───── Extract provided ─────

SAN JUAN, Puerto Rico — Do you ever wish the Christmas and holiday season lasted longer? Then start making your plans to visit Puerto Rico next year, where the Caribbean island just ended its official holiday celebrations this past weekend. You read that right — this past weekend.
Many Puerto Ricans and visitors lucky enough to be there took part in the iconic Fiestas de la Calle de San Sebastián, which ran from Jan. 19 to the 22nd. It's an annual event centered around San Sebastián Street (Calle San Sebastián) in the Puerto Rican capital’s historic district, Old San Juan.
“The festival is a 4-day celebration that has become the traditional closing of the Christmas Season for many Puerto Ricans," said José R. Izquierdo II, the executive director of the Puerto Rico Tourism Company (PRTC). The event embraces almost all aspects of Puerto Rico’s cultural heritage, including arts and crafts kiosks, cultural events, and live music. It is truly a fun-filled celebration for all participants.

───── Supplied records ─────

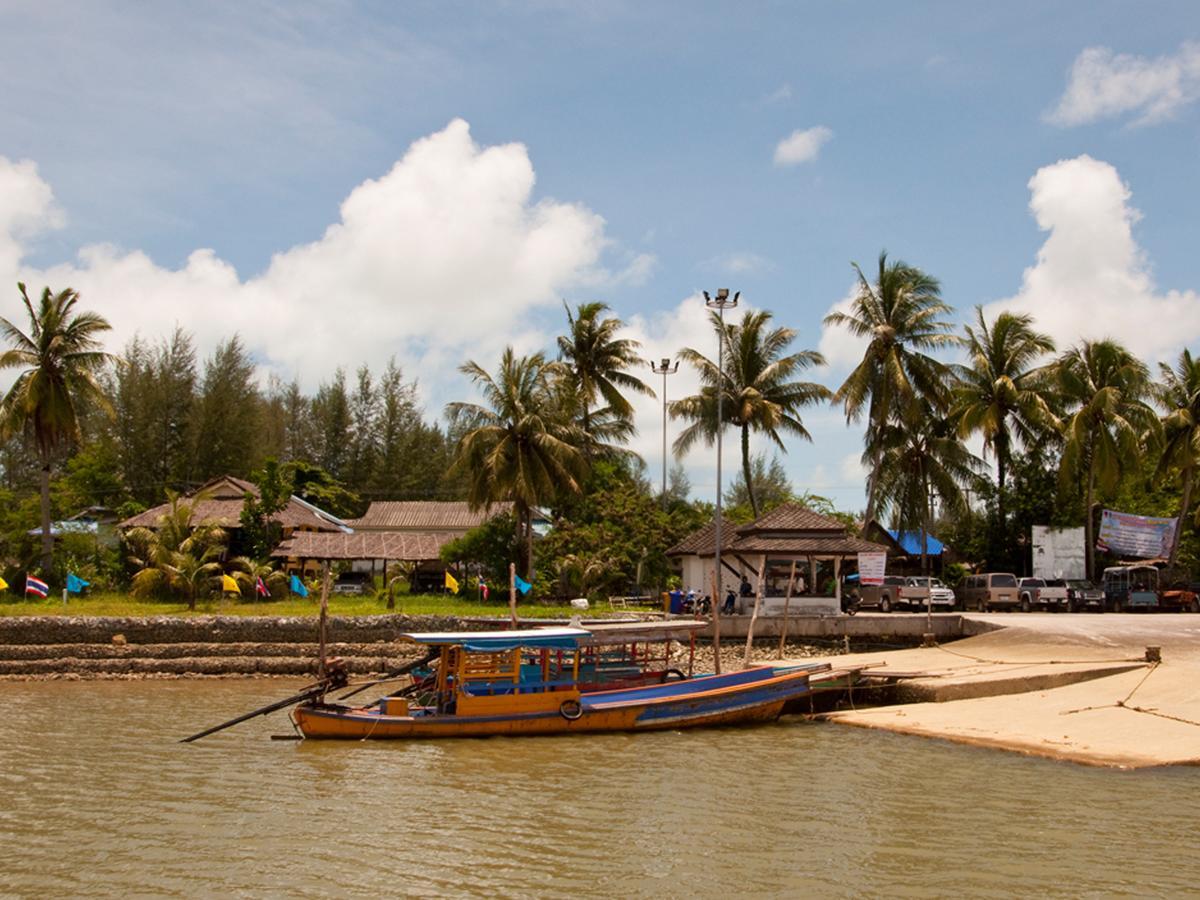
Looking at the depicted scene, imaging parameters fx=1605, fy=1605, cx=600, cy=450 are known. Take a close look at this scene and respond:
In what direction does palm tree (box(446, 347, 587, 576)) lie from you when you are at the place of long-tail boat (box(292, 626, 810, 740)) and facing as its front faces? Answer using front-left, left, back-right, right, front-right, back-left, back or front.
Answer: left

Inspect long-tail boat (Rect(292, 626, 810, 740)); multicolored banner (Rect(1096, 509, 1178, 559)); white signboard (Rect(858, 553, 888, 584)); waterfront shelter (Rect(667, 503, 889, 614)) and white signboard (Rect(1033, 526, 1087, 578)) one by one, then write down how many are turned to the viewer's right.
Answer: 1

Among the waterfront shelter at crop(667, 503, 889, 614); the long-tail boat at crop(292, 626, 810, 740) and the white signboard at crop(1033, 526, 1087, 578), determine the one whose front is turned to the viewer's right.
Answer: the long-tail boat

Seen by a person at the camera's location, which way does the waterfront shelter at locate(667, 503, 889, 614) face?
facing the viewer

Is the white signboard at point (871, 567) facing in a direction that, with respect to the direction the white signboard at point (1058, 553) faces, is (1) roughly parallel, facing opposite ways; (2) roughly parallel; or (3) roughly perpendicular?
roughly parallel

─────
───── Supplied records ─────

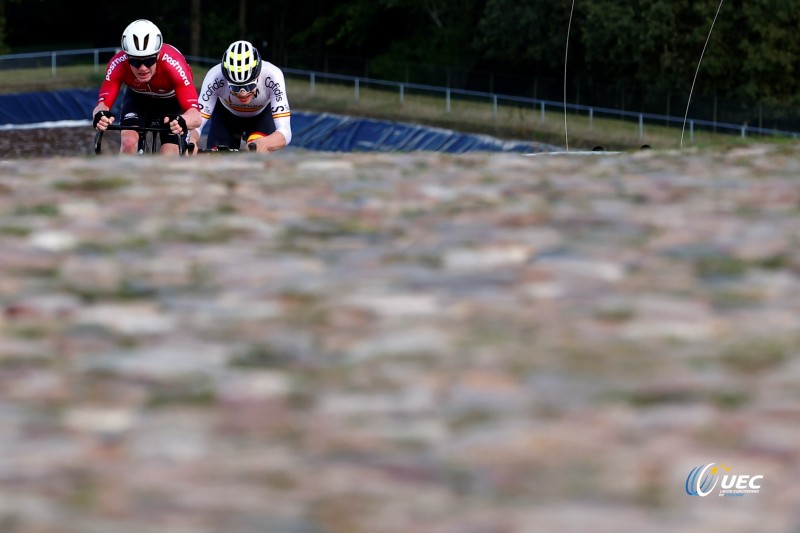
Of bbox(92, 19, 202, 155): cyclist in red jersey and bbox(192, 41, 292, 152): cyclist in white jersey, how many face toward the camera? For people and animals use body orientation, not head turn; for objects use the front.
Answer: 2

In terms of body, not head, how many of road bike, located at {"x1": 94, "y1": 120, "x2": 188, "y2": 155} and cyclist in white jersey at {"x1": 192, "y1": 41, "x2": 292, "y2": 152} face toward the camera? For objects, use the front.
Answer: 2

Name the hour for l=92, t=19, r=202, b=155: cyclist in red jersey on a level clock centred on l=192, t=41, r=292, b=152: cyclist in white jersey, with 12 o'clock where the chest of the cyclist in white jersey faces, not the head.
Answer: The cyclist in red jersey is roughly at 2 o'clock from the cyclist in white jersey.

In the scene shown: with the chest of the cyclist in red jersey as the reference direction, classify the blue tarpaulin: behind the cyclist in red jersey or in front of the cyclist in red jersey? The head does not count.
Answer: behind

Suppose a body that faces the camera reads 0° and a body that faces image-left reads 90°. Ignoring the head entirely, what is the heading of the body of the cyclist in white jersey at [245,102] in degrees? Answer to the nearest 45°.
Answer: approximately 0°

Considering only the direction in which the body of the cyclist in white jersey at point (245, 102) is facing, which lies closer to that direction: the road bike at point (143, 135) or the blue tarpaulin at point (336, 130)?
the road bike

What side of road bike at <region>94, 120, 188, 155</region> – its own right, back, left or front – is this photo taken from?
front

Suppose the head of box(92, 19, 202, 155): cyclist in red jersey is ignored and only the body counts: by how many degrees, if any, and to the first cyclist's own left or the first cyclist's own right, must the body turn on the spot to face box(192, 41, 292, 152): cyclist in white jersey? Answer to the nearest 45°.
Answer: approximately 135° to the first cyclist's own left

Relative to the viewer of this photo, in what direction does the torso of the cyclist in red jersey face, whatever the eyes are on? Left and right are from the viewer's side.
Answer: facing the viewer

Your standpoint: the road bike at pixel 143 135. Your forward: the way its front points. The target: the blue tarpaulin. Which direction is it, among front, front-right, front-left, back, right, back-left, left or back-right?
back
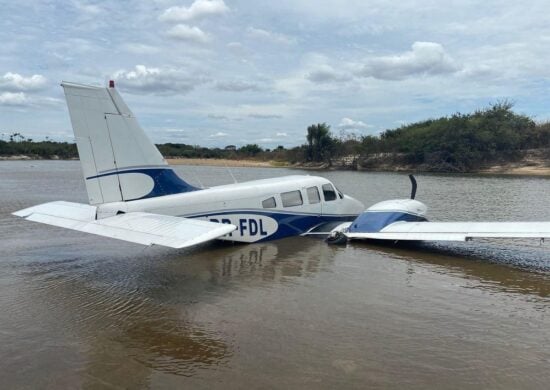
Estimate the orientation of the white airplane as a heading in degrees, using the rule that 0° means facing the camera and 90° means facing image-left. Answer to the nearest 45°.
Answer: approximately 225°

─────
───── Supplied records ─────

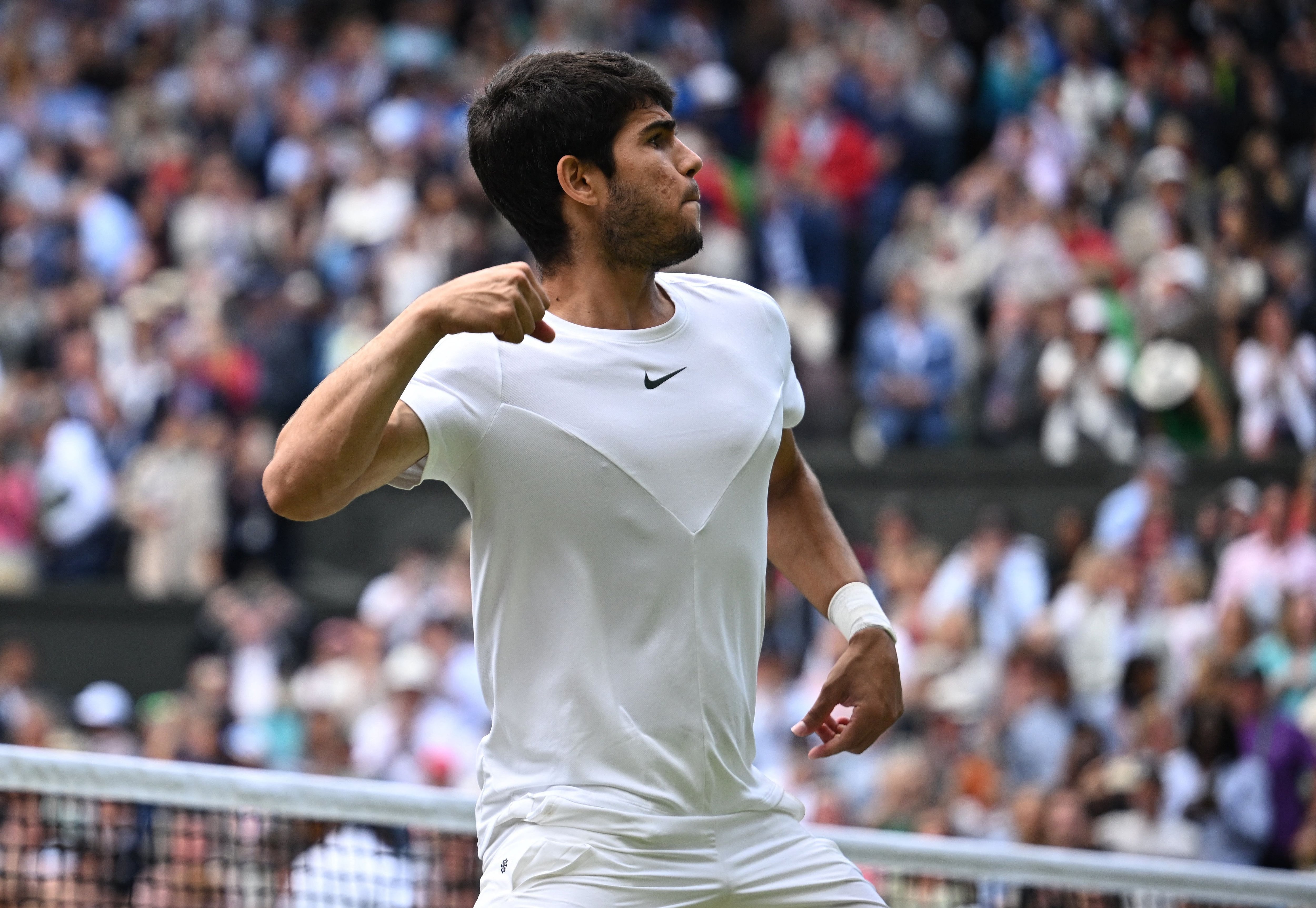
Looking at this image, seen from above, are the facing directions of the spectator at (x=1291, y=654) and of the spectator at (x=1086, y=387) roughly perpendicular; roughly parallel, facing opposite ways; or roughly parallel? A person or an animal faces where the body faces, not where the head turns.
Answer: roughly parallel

─────

Problems and tasks:
a) From the article on the San Sebastián street festival above, extract the passage between "SAN JUAN, Puerto" and "right — this past weekend.", inclusive.
b) Condense the paragraph of the article on the San Sebastián street festival that begins "The festival is a 4-day celebration" into a short bulleted list that retains its main facts.

Solutions by task:
a)
SAN JUAN, Puerto Rico — Do you ever wish the Christmas and holiday season lasted longer? Then start making your plans to visit Puerto Rico next year, where the Caribbean island just ended its official holiday celebrations this past weekend. You read that right — this past weekend.

b)
- According to José R. Izquierdo II, executive director of the Puerto Rico Tourism Company (PRTC), the four-day festival has become the traditional close of the Christmas season for many Puerto Ricans.
- It embraces almost all aspects of Puerto Rico's cultural heritage, including arts and crafts kiosks, cultural events and live music.
- It is a fun-filled celebration for all participants.